● **WHAT YOU WILL DO**: Convert everything from the row containing "collection date: 1981-03-12" down to the row containing "scientific name: Cercocarpus montanus" into a two-column CSV headed field and value. Give one CSV line per row, with each entry in a quoted field and any line breaks replaced by spaces.

● **DATASET ENTRIES**:
-- Start --

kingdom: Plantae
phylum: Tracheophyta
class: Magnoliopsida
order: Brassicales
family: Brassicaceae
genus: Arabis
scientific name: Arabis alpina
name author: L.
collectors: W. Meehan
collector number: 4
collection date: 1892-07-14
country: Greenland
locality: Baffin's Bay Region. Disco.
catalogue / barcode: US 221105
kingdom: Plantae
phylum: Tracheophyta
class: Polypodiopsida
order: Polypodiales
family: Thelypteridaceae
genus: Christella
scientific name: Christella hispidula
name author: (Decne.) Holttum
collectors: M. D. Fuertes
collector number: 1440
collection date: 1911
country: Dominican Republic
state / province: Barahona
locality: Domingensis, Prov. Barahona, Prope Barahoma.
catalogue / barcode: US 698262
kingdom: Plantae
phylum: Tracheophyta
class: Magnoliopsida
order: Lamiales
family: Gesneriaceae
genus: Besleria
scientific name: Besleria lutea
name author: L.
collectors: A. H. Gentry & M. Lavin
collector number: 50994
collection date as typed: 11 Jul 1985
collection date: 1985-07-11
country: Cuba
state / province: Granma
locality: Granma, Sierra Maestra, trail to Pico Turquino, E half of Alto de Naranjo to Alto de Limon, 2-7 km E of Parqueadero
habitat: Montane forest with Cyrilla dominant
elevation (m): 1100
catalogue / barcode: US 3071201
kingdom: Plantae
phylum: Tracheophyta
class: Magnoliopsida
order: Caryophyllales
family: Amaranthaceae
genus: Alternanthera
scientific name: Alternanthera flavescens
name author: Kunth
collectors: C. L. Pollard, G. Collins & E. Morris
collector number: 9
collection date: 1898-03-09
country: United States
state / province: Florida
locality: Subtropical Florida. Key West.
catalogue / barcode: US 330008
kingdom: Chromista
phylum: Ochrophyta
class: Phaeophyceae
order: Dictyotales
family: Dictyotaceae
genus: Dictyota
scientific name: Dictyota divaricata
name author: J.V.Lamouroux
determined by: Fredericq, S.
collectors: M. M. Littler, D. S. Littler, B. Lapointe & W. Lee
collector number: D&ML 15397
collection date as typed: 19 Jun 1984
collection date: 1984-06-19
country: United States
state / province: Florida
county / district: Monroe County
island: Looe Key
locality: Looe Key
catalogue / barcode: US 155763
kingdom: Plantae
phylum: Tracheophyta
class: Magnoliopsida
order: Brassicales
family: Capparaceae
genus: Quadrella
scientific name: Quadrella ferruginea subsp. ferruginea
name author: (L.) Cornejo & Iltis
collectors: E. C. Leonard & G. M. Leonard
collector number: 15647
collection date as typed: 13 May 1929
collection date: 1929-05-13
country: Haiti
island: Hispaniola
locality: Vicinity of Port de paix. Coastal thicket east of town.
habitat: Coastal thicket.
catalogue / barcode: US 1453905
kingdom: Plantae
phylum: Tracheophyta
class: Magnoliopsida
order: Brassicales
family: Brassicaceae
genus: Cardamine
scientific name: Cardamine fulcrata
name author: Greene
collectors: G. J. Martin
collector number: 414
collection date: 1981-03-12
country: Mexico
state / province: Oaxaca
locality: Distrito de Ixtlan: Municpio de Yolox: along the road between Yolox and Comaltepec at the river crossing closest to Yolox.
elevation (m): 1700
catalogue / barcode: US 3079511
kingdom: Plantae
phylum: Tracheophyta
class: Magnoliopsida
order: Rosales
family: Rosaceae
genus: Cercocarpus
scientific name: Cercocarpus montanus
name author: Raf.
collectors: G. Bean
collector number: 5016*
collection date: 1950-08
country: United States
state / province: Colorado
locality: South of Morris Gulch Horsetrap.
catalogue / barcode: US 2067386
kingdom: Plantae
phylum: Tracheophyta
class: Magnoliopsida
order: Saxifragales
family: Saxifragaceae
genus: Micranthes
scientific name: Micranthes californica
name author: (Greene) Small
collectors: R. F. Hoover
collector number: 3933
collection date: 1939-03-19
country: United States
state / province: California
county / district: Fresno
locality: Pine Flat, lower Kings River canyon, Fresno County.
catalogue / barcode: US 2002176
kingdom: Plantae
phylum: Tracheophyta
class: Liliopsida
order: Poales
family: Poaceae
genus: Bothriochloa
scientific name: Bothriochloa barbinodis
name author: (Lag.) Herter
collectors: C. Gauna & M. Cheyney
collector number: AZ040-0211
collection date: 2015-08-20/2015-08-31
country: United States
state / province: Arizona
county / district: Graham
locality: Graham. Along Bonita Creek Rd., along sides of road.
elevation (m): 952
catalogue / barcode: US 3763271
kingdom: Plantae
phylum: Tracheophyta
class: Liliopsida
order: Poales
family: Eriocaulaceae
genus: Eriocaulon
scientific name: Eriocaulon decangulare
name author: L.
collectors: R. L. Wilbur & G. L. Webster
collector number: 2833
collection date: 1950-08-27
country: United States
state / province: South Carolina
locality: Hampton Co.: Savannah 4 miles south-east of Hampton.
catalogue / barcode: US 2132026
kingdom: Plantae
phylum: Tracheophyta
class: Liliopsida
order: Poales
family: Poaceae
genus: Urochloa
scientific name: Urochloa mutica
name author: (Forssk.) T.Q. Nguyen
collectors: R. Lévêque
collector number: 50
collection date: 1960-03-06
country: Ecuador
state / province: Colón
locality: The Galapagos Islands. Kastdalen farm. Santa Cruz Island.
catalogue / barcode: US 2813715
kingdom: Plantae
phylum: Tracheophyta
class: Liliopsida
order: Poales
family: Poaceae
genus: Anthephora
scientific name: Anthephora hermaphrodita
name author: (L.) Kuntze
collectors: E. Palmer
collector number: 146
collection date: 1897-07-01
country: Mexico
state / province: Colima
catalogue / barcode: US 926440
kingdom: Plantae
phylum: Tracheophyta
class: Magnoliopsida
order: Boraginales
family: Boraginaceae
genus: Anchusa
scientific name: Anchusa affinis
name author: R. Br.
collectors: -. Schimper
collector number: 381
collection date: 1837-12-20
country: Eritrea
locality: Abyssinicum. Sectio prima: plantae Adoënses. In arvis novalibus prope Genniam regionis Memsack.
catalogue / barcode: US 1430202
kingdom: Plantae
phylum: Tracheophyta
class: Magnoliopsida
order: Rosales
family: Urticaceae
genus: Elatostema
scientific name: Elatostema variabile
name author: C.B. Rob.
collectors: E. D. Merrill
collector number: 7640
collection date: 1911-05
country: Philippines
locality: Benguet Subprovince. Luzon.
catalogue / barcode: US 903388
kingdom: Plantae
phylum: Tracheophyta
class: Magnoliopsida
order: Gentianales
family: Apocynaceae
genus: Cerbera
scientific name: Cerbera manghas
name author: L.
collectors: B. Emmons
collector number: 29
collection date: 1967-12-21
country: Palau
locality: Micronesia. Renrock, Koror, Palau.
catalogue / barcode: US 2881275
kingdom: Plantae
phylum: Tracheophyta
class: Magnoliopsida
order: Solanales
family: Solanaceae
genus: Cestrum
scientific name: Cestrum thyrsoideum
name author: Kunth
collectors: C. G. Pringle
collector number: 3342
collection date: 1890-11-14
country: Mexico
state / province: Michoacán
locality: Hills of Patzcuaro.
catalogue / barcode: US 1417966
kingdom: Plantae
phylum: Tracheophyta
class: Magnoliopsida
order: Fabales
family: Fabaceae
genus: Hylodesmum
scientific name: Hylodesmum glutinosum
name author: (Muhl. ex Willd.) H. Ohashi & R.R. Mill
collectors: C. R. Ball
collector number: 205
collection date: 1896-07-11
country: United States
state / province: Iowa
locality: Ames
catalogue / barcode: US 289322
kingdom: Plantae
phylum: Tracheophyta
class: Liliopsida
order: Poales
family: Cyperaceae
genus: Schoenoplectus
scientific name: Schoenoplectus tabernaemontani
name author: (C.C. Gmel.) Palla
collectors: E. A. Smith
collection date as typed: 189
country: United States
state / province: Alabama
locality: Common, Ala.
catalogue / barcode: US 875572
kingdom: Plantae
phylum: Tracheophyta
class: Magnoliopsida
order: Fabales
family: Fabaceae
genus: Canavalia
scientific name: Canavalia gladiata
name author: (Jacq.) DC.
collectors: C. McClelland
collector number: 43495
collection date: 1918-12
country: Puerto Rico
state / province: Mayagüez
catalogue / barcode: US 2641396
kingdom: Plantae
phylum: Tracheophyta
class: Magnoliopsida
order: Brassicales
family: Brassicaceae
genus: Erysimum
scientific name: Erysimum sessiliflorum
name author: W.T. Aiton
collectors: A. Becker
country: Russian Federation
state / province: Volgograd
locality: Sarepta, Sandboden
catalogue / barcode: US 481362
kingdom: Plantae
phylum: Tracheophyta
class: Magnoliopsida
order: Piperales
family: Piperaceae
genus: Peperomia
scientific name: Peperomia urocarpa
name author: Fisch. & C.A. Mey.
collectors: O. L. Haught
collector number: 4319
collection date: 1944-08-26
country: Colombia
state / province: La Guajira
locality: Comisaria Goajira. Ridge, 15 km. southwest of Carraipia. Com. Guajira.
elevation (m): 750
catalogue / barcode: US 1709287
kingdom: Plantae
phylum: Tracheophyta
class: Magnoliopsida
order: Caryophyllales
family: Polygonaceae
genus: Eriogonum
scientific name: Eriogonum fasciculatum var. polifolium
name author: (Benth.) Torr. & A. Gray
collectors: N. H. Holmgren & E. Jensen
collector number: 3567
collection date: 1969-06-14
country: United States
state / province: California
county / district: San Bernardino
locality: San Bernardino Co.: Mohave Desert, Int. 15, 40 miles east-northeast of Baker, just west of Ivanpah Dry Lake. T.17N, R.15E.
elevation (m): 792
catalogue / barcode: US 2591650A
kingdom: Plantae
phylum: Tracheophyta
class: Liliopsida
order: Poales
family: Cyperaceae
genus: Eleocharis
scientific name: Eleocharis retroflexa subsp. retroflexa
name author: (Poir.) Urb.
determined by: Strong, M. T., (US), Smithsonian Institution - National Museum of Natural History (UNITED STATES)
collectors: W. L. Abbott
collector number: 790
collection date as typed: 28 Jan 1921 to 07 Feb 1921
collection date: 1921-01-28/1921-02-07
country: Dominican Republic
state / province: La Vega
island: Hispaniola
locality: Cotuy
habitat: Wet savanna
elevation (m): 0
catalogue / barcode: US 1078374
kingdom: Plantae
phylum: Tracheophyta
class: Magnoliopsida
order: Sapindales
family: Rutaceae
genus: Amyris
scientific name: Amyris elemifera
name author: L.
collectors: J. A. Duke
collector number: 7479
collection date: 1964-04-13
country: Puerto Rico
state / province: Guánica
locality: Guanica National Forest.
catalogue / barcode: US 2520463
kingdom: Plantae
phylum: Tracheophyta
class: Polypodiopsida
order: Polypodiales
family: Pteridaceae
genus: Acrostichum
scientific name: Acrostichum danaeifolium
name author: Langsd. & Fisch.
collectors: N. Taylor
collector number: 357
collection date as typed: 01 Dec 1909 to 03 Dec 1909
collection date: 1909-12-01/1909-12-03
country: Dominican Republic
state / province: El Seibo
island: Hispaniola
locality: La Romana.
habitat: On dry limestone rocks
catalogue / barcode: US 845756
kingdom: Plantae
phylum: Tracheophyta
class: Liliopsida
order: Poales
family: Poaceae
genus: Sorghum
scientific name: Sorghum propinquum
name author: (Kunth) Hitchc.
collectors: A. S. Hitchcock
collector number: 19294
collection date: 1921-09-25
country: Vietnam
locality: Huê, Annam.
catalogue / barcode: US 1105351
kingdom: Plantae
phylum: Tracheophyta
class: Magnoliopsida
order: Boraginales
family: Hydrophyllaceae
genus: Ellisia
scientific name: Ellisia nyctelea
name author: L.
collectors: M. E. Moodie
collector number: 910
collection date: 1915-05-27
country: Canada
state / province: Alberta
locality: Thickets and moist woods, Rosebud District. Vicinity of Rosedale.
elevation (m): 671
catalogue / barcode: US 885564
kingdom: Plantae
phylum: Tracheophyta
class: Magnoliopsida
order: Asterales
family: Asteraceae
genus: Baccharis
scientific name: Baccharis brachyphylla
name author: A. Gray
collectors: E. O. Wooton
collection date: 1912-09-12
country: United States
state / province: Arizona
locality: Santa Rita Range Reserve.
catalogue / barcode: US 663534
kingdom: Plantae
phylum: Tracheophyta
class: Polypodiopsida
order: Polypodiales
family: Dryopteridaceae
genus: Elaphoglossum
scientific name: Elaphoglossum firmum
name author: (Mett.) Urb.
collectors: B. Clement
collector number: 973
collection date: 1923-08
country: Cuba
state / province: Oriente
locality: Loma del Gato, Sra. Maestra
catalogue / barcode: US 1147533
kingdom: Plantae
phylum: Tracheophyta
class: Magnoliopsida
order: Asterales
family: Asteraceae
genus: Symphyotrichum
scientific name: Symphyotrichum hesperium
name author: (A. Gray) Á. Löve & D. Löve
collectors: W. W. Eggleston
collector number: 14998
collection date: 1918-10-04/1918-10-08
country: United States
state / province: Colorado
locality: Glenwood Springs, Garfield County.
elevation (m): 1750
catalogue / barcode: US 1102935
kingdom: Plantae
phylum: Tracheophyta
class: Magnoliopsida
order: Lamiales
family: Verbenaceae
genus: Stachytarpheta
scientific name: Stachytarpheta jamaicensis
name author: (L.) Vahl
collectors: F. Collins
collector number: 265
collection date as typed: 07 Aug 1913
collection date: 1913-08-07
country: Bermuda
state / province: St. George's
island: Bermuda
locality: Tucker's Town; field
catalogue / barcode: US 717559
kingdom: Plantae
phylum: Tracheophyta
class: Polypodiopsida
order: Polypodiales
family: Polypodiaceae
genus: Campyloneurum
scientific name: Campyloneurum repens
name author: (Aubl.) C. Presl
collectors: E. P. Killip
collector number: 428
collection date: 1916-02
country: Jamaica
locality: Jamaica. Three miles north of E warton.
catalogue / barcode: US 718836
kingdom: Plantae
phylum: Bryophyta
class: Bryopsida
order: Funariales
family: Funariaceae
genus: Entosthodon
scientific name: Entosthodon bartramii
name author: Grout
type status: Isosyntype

-- End --

● **EXERCISE RESPONSE**:
field,value
"collection date:","1981-03-12"
"country:","Mexico"
"state / province:","Oaxaca"
"locality:","Distrito de Ixtlan: Municpio de Yolox: along the road between Yolox and Comaltepec at the river crossing closest to Yolox."
"elevation (m):","1700"
"catalogue / barcode:","US 3079511"
"kingdom:","Plantae"
"phylum:","Tracheophyta"
"class:","Magnoliopsida"
"order:","Rosales"
"family:","Rosaceae"
"genus:","Cercocarpus"
"scientific name:","Cercocarpus montanus"